There is a wait statement (below), but it does not seem to be working as the original programmer intended as it leaves behind a number of zombies and the sysadmins are complaining (even thought its not really a problem because the zombies do all die when the parent process terminates so it doesnt actually fill the process table and they have never had to reboot the box due to this problem in the 12 years that the program has been running)
the wait line is
Now I have been reading up on this and my understanding of the waitis statement is:
the P_ALL says wait for a change in state of any of the children spawned by the parent. My understanding of the WNOHANG bit is to tell it not to wait.

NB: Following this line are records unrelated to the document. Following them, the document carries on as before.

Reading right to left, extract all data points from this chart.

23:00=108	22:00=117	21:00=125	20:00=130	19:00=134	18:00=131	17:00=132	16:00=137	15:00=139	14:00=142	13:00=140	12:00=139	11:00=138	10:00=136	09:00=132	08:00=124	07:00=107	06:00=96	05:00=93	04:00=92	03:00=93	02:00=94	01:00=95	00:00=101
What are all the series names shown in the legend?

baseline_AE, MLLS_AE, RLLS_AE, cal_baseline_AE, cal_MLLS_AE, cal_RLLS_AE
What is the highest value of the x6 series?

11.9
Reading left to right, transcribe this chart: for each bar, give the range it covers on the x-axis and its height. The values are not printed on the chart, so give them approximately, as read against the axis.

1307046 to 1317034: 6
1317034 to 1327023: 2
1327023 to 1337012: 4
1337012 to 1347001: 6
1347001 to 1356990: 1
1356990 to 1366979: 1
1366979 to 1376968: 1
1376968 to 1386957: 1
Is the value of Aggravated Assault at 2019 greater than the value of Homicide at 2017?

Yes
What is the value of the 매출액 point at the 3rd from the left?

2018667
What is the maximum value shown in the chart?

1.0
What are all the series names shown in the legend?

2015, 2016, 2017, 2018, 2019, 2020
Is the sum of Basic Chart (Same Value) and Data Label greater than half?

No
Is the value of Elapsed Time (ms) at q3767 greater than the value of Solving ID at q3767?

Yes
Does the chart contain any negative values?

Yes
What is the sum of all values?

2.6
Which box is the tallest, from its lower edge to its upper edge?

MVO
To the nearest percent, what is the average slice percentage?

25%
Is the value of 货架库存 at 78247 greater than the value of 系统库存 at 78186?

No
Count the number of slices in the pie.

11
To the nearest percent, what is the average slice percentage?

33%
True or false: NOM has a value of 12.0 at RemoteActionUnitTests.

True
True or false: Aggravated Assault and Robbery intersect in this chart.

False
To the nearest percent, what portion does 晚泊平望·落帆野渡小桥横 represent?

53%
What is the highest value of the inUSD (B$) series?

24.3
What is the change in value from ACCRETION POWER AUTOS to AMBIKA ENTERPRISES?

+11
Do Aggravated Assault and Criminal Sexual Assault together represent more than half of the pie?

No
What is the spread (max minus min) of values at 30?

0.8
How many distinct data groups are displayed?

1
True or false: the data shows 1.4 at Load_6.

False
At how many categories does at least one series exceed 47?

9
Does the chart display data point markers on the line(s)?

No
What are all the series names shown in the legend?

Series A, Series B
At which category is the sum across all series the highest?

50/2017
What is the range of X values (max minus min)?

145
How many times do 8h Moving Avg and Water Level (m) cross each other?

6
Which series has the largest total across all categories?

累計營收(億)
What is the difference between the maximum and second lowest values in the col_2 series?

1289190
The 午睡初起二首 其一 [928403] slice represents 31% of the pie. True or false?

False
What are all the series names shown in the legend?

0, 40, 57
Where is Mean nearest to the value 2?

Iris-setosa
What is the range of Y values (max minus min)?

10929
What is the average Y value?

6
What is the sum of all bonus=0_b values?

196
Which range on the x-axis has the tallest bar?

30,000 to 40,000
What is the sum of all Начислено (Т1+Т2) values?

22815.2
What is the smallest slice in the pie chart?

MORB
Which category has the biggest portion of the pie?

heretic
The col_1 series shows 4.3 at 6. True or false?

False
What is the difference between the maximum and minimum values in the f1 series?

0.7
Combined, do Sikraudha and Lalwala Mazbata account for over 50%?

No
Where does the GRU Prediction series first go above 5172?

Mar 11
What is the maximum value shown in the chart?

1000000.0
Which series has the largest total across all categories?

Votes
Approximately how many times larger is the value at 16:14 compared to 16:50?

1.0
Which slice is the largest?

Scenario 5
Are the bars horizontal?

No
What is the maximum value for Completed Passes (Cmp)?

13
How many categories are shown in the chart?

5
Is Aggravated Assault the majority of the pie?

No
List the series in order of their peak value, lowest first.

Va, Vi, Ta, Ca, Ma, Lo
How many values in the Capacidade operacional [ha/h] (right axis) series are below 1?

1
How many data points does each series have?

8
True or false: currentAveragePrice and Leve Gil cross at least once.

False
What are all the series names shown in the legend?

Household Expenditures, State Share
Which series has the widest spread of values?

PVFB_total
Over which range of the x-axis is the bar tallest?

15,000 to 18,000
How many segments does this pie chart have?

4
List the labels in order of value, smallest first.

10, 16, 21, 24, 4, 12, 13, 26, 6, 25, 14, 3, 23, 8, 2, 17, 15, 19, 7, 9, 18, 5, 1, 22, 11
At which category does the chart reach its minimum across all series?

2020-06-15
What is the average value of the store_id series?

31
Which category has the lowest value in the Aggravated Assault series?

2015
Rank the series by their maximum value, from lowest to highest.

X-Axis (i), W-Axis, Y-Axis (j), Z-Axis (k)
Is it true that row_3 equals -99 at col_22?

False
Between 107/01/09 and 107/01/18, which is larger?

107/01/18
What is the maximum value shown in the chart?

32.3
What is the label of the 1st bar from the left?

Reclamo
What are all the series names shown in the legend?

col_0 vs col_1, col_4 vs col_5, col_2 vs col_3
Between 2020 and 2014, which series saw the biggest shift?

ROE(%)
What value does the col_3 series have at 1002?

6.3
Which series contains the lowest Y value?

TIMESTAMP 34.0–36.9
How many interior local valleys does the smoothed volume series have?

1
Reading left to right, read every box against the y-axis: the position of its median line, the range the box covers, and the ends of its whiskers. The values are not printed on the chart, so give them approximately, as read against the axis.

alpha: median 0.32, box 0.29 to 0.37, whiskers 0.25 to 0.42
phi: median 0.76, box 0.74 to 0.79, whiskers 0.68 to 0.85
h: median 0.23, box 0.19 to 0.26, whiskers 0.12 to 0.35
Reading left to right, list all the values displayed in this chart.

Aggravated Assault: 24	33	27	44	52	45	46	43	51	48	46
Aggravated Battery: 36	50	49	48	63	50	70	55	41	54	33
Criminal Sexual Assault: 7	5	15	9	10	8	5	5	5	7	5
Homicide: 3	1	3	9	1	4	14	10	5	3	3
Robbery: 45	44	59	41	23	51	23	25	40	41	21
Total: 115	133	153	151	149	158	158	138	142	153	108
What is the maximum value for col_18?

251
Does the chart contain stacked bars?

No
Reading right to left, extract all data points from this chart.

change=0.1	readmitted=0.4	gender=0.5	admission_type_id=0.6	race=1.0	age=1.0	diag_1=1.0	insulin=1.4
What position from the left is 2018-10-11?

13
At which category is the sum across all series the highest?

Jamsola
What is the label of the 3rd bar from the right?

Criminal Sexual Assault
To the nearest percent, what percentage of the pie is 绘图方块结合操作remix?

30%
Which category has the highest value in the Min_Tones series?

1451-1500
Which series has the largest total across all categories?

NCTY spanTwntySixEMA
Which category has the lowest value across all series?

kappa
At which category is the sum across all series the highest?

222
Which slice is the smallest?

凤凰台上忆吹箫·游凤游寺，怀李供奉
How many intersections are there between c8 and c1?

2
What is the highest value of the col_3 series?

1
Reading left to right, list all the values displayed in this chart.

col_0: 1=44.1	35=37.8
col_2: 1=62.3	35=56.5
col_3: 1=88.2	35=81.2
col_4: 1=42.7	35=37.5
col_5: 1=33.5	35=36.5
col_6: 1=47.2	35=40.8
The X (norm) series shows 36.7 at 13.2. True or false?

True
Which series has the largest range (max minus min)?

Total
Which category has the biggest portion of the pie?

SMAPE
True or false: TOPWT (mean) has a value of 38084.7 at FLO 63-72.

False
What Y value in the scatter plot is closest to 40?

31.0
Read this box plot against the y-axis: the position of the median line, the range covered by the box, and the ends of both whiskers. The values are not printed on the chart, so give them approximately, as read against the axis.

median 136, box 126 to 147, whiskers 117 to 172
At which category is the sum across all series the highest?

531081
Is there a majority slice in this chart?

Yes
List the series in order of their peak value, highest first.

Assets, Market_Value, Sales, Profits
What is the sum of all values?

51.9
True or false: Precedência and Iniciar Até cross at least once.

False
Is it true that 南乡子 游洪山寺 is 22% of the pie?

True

Unfortunately most of the examples I have found use only one parent and child so the wait is fairly simple for that.
I think the programmer assumed that each of the child processes will have terminated by this stage, and this is where I think the problem is. It only looks for a change in state of one of its child processes, not for all of them, and I assume because it does not test each child process for termination, they sit around waiting for their turn to pass their return code which never happens until the program terminates.
So would one solution be if I were to put the waitid into a loop build on an array of child process ids and test each id in turn?
How about if I rewrite the fork bit to use threads, would that be a cleaner solution?